Official Responses and Unresolved Questions
The question of whether Paul Bateson was a serial killer remains one of the great open wounds of the era. While Bateson boasted to acquaintances about committing other murders, law enforcement never definitively linked him to the other bodies found in the Hudson.

"Those six bodies were never even identified," Schwarz notes. "I don’t think this was investigated very thoroughly by the police. It was just a bunch of gay guys that got killed, so the attitude was: ‘Who cares?’"
The failure of the justice system to identify the other victims reflects the systemic devaluation of gay lives during that decade. Today, there is no conclusive evidence that Bateson was responsible for the broader string of murders, leaving a void where closure should be. It is a testament to the era’s institutional indifference that these cases remain largely unsolved.
The Cultural and Human Legacy
As Mineshaft: The Cruising Murders premieres at Tribeca, the location carries a poignant irony. The festival takes place within walking distance of Julius’—the bar where Verrill met Geary—and the Meatpacking District, where the real-life Mineshaft bar once stood.
Watching the original Cruising today is a jarring experience, not only for its depiction of the leather subculture but for its accidental documentation of a world on the precipice of tragedy. The film was shot in the summer of 1979, just two years before the first cases of HIV were reported in the United States. Many of the extras in the film—often cast from the very bars that were the centers of that community—would soon fall victim to the AIDS crisis.

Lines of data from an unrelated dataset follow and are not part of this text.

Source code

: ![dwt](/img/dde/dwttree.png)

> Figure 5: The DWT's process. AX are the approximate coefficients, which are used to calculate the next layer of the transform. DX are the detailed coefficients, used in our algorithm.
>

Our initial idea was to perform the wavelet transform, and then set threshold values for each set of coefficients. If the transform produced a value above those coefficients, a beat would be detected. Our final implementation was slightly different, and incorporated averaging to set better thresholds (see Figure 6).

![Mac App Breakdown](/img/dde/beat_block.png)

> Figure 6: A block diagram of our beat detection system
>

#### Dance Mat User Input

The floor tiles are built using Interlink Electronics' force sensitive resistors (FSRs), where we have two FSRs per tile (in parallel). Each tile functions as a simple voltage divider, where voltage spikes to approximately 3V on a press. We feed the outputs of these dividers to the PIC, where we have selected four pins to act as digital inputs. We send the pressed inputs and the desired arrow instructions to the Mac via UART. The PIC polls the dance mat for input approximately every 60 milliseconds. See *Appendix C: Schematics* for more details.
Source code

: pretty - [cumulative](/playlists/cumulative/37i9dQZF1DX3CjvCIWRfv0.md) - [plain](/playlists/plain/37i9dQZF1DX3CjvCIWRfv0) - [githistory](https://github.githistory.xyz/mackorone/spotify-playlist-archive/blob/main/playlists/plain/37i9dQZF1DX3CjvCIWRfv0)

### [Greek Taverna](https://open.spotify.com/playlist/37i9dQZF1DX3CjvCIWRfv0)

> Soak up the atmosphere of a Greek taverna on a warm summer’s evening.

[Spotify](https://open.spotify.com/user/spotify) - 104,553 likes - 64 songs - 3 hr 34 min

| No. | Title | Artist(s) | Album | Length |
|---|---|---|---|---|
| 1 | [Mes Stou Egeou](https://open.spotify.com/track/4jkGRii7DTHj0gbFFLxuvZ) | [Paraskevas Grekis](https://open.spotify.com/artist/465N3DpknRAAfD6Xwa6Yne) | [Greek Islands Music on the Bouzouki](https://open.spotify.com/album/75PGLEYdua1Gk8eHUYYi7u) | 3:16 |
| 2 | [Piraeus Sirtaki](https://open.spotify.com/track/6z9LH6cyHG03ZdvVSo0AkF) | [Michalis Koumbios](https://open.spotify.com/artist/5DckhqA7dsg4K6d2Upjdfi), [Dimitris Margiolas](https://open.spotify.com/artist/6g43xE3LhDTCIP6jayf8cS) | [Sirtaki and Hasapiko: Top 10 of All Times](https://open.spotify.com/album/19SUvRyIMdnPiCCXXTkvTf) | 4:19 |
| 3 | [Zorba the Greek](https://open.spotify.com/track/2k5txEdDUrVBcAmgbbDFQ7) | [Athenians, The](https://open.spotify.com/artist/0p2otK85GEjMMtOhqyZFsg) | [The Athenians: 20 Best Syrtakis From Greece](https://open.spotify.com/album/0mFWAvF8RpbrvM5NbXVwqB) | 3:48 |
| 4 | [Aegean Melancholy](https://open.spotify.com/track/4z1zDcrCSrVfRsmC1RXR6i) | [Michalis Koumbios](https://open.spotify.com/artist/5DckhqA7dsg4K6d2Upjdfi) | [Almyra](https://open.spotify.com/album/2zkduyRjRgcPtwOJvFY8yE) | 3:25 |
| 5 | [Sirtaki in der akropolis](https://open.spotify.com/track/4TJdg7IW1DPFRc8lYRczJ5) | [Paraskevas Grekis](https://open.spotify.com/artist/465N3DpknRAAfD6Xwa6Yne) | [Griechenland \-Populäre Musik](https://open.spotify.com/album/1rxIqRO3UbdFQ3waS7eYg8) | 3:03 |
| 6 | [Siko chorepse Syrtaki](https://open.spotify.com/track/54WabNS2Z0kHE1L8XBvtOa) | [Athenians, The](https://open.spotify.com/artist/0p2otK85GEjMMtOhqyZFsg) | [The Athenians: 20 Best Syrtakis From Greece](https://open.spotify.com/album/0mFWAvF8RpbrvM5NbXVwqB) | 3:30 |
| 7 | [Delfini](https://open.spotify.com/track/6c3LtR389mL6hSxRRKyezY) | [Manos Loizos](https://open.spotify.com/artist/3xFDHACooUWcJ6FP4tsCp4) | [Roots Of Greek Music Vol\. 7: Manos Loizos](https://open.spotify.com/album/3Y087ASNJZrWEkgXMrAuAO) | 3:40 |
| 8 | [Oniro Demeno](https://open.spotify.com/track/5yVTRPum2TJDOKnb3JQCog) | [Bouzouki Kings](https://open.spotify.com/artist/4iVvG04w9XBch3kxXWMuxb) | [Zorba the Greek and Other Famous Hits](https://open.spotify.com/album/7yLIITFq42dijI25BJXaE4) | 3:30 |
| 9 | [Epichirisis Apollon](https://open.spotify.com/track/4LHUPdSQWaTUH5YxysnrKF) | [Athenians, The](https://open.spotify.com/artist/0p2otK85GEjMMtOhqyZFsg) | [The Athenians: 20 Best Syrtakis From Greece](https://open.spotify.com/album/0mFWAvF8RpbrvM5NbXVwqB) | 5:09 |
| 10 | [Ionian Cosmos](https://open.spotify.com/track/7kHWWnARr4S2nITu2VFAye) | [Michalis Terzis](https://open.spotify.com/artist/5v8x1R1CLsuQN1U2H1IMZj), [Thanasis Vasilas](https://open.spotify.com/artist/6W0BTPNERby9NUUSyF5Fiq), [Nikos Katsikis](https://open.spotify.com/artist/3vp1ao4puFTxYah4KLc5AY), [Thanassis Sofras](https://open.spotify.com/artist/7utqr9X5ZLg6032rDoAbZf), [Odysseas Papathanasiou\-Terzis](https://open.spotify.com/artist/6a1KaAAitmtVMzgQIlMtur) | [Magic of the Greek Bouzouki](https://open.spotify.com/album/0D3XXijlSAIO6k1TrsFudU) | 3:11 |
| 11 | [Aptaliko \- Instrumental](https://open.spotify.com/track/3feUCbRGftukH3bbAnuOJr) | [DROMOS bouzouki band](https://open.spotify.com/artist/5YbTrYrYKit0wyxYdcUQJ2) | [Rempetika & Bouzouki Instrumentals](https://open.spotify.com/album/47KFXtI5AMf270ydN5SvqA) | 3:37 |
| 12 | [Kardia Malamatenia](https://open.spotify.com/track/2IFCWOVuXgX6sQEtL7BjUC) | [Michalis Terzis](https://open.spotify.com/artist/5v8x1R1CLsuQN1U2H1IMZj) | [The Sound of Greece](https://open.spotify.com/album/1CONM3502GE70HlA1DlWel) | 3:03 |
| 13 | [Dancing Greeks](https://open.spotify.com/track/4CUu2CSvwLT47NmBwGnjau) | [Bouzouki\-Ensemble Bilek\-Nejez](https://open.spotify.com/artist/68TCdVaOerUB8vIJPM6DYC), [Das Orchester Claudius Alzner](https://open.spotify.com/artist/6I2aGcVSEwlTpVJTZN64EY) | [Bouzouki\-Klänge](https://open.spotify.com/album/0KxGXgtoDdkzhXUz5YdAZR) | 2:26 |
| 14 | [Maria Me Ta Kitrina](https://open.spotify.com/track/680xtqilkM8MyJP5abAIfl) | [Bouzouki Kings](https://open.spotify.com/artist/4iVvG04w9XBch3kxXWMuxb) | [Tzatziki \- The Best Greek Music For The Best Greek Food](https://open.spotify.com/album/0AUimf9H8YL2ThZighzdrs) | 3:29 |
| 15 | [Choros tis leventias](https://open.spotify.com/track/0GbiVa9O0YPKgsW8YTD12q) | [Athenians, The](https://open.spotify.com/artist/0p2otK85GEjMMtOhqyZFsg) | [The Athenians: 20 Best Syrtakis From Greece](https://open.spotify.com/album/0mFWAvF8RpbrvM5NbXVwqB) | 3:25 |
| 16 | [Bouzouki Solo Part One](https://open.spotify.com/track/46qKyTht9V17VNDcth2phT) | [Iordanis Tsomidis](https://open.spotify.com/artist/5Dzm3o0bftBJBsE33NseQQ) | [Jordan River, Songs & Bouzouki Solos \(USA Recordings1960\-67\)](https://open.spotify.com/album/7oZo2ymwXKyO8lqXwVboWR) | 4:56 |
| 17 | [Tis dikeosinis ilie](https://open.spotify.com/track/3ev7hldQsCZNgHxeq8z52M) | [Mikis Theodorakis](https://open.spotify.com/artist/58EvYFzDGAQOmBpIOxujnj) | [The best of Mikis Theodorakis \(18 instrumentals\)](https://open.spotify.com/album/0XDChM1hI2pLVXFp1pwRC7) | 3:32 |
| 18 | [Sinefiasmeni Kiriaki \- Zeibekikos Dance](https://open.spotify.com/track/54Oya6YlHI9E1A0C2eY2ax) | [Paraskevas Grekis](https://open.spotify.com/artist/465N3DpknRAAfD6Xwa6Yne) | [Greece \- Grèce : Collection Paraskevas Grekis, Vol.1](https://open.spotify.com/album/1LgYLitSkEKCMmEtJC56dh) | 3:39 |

"If you look at the bar scenes in Cruising, you have to wonder how many of those guys would be alive a year or two or five years later," Schwarz reflects. "Friedkin cast real men in the leather scene and porn stars as extras. It’s a time capsule of a generation that was about to be decimated."
Conclusion: Reclaiming the Narrative
The enduring legacy of Cruising is no longer just about the controversy of its release or the brilliance of its cinematography. Through the work of documentarians like Jeffrey Schwarz, the film has become a gateway to a deeper, more empathetic understanding of the past.
By centering the lives of men like Addison Verrill, the narrative shifts from one of exploitation to one of remembrance. It is a reminder that behind every "gritty" true-crime story are real lives, real loves, and families who continue to carry the weight of those losses. As we look back at the shadows of the 1970s, we are not just analyzing a film; we are honoring the men who lived, loved, and died in the vibrant, dangerous, and transformative era that preceded our own.